On Father`s Day my son asked me "What`s with the White Rose?" as I read the diaries and many other writings about the historical day my son celebrated as he handed me a card, and a warm hug.
Like any older Dad, I smiled at my son`s question about the white rose I chose to wear on this day. I smiled because I understand that this gesture of the white rose has been lost by today`s standards of celebrating Father`s Day. Even as I write this I have to assume that the "not so young, but not so old" Kossacks have no idea or just plainly forgot that a "White Rose" worn by a person means that the father is dead. Some might not even know of this world wide tradition about our parents symbol of life and death.
Our more lucky people who still have their parents, Mother or Father, wear a Red Rose to announce that their parent, whether on Mother`s or Father`s Day still lives.
Take it from Ole Texan, if you did not wear a rose on Father`s Day Sunday, wear one next year and see how different and more meaningful it will feel when someone utters those words as they look at your flower`s symbol and tribute to Dad, or Mom.
Now having dished unsolicited advise, I pass on to explain why I request help from
the Genealogy and Family History community. With your permission.

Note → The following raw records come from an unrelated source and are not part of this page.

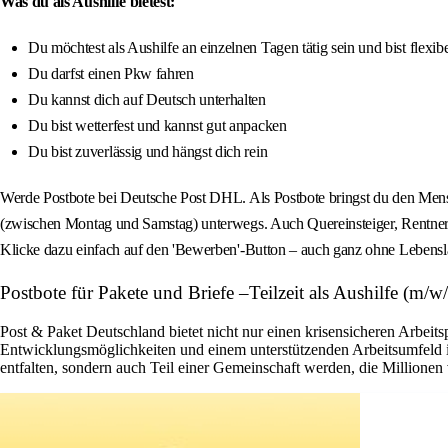
Was du als Aushilfe bietest:
Du möchtest als Aushilfe an einzelnen Tagen tätig sein und bist flexibe
Du darfst einen Pkw fahren
Du kannst dich auf Deutsch unterhalten
Du bist wetterfest und kannst gut anpacken
Du bist zuverlässig und hängst dich rein
Werde Postbote bei Deutsche Post DHL. Als Postbote bringst du den Mens
(zwischen Montag und Samstag) unterwegs. Auch Quereinsteiger, Rentner o
Klicke dazu einfach auf den 'Bewerben'-Button – auch ganz ohne Lebensl
Postbote für Pakete und Briefe –Teilzeit als Aushilfe (m
Post & Paket Deutschland bietet nicht nur einen krisensicheren Arbeits
Entwicklungsmöglichkeiten und einem unterstützenden Arbeitsumfeld ist 
entfalten, sondern auch Teil einer Gemeinschaft werden, die Millione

Recently, and with painful regrets I wrote here in a diary that I did not care to know what happened to my siblings after I was taken and torn apart from them when my Mother handed me to my grandmother around 1940 in San Antonio while the rest of my siblings remained behind where I was born in Austin, Texas.
By word of mouth I learned that most, if not all perished following my escape from the jaws of starvation in harsh and deplorable times that effectively erased any and all memory or trace of my siblings.
Looking at my own children as they have become adults and with families of their own, I feel so guilty denying them of my past history or family roots. sometimes I look in the mirror and see a Nazi burning anything or history that may educate my children of where I came from or who came with me. So I have reversed course on what I said in a diary about caring for my past and my lost siblings. I do care.
I started with my meager techie savvy on data search and always end up against a blank wall as I Google for "free" family tree searches. I have signed up and taken out an account with "FamilySearch", a free online that purports to help me find family roots and history. Yeah, right. Woe is me as I cannot even find myself online.
I enter the correct names and information that I am instructed to type and I get
the same "no recorded information on person" that I am looking for.
I ask for help here not only for my own curiosity to find these siblings and perhaps even know who my own father was, but to someday tell my kids the story and the complete story of where I came from.
I am sorry for this short burden I place on some of you. Even if I fail, I will rest in peace knowing I tried. But most important, it means to me that I do care after all. Even after three quarters of a century I do care.